Not So Quiet on the Eastern Front
WHY YOU SHOULD CARE
Because this show has got modern Germans confronting the realities of their World War II memories.
By Jack Doyle
From Nazi chants at soccer matches to stolen museum relics, World War II is a dark specter that still haunts modern Germany. In fact, the subject is so taboo that German films and TV shows about World War II have been few and far between — and uncompromisingly brutal.
The 1981 classic Das Boot is a testament to the utter futility and horror of warfare; 2004’s Der Untergang (Downfall) captured the hopelessness and violence of Hitler’s final days. It is impossible, these films suggest, to stare into the abyss of Nazi Germany and extract anything positive.
But a new German TV show has wandered into the moral minefield of Germany’s war experience — and caused an uproar.
One TV show has wandered into the moral minefield of Germany’s war experience.
Unsere Mütter, Unsere Väter (Our Mothers, Our Fathers) is a four-and-a-half-hour World War II miniseries that took German television by storm this past year, when nearly 10 percent of the population tuned in to watch the show. Released in English-speaking countries as Generation War, it has been sold for rebroadcast in 80 countries.
With World War II fading from our collective memory, the show instantly sparked controversy in Germany, Poland, and former Allied nations by raising questions about who’s entitled to or responsible for getting that memory right for posterity.
Unsere Mütter, Unsere Väter tells the story of five friends from Berlin: Viktor, a Jewish tailor; Greta, his singer girlfriend; Charly, a trainee nurse; and Wilhelm and Friedhelm, brothers who leave to fight on the Eastern front. We watch as each of these characters’ lives is systematically destroyed by different, disillusioning and unnervingly real war experiences.
The show refuses to shy away from morality’s gray zone — from Charly’s betrayal of a Jewish co-worker to Friedhelm shooting unarmed civilians. “I was right — the war would only bring out the worst in us,” Friedhelm acknowledges.
But while the series is unapologetically blunt and frequently graphic, the characters remain sympathetic throughout. It’s hard not to feel horror as Wilhelm watches his little brother become a killing machine, or sympathize with Viktor as he clings to the memory of his girlfriend to survive. Unlike Downfall, which chronicles Hitler’s last days in his bunker in disturbing detail, Unsere Mütter, Unsere Väter gives viewers permission to like the characters who emerge as seemingly naive kids thrust into extraordinary, terrifying circumstances.
I was right — the war would only bring out the worst in us.

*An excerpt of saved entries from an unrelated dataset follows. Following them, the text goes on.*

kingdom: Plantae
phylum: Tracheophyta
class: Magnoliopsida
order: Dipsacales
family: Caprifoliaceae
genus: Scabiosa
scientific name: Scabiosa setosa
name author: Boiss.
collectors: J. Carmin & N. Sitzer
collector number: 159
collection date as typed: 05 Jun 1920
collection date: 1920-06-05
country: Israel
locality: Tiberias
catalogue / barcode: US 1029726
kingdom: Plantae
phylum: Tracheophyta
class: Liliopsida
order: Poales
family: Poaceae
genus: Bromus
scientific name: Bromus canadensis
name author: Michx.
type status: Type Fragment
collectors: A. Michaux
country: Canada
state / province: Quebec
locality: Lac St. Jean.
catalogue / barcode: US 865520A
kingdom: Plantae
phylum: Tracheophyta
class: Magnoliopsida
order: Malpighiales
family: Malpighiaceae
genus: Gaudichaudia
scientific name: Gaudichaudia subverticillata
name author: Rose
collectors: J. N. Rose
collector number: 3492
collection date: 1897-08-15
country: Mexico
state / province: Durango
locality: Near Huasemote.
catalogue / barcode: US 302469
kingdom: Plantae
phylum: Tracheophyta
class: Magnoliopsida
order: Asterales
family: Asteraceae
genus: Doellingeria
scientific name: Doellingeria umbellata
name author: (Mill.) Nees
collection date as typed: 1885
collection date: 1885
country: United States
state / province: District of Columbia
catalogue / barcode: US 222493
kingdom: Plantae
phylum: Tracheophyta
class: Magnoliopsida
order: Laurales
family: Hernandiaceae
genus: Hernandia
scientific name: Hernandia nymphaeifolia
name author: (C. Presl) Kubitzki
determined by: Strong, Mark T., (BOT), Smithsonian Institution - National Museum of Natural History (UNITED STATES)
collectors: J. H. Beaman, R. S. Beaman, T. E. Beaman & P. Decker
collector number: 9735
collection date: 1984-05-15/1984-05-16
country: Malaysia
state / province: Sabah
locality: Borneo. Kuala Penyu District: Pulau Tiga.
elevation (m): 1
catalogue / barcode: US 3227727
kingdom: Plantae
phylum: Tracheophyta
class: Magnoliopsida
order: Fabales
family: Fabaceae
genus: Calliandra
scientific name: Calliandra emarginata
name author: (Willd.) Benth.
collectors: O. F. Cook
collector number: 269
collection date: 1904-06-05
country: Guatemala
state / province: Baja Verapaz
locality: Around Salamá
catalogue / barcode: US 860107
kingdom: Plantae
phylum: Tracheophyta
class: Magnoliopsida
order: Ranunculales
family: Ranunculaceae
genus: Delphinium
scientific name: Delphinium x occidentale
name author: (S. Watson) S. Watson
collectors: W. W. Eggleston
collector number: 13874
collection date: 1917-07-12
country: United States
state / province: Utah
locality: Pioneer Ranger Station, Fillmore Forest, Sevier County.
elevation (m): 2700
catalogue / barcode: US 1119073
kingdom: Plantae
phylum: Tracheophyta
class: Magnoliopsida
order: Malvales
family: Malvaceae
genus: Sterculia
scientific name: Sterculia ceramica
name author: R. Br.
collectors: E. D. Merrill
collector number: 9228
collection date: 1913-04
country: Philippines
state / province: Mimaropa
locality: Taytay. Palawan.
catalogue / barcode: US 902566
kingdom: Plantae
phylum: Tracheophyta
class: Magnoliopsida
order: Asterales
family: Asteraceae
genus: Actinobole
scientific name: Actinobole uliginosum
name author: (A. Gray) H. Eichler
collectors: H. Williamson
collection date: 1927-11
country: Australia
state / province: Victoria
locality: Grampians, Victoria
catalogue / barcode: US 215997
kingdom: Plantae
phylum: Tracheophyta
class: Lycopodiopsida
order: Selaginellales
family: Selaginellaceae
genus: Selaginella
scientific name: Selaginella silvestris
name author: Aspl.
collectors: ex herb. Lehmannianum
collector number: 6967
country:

— Friedhelm, character in Unsere Mütter, Unsere Väter
And that’s what’s so scandalous. Despite its ultimately anti-war message, many have criticized Unsere Mütter, Unsere Väter for its sympathetic portrayal of Nazi-era Germans. A.O. Scott of The New York Times called the series “an exercise in selective memory” for bringing a nostalgic, sad sheen to the German war experience. Others praised its bravery for confronting hard truths.
When the series aired in Germany last year, war veterans responded by submitting comments to newspapers about their experiences (notably, not war crimes). And younger Germans, fed a fervently anti-Nazi diet, were suddenly being invited to explore another side of World War II.
But how accurate is this slice of history? It’s tempting, especially for young Germans, to find ambiguity in their legacy of war. There can be no refuting or excusing Nazi crimes, but what of the lessons offered by everyday people — friends, family members — whose fate was to live, work and survive under Hitler’s regime?
A worthwhile exercise, to be sure, even if the series tries to look through its characters’ eyes as only contemporary Germans can. Characters start off horrified by war crimes, for example, and no one seems to buy Nazi racial theories. When Friedhelm initially opposes the war, his objections are notably modern, moral and intellectual.
Nevertheless, Unsere Mütter, Unsere Väter poses bold questions that wouldn’t have flown in Germany just 10 or 20 years ago. Does the show let wartime Germany off the hook? Absolutely not, but it has clearly hooked Germans into viewing their dark history in a new light.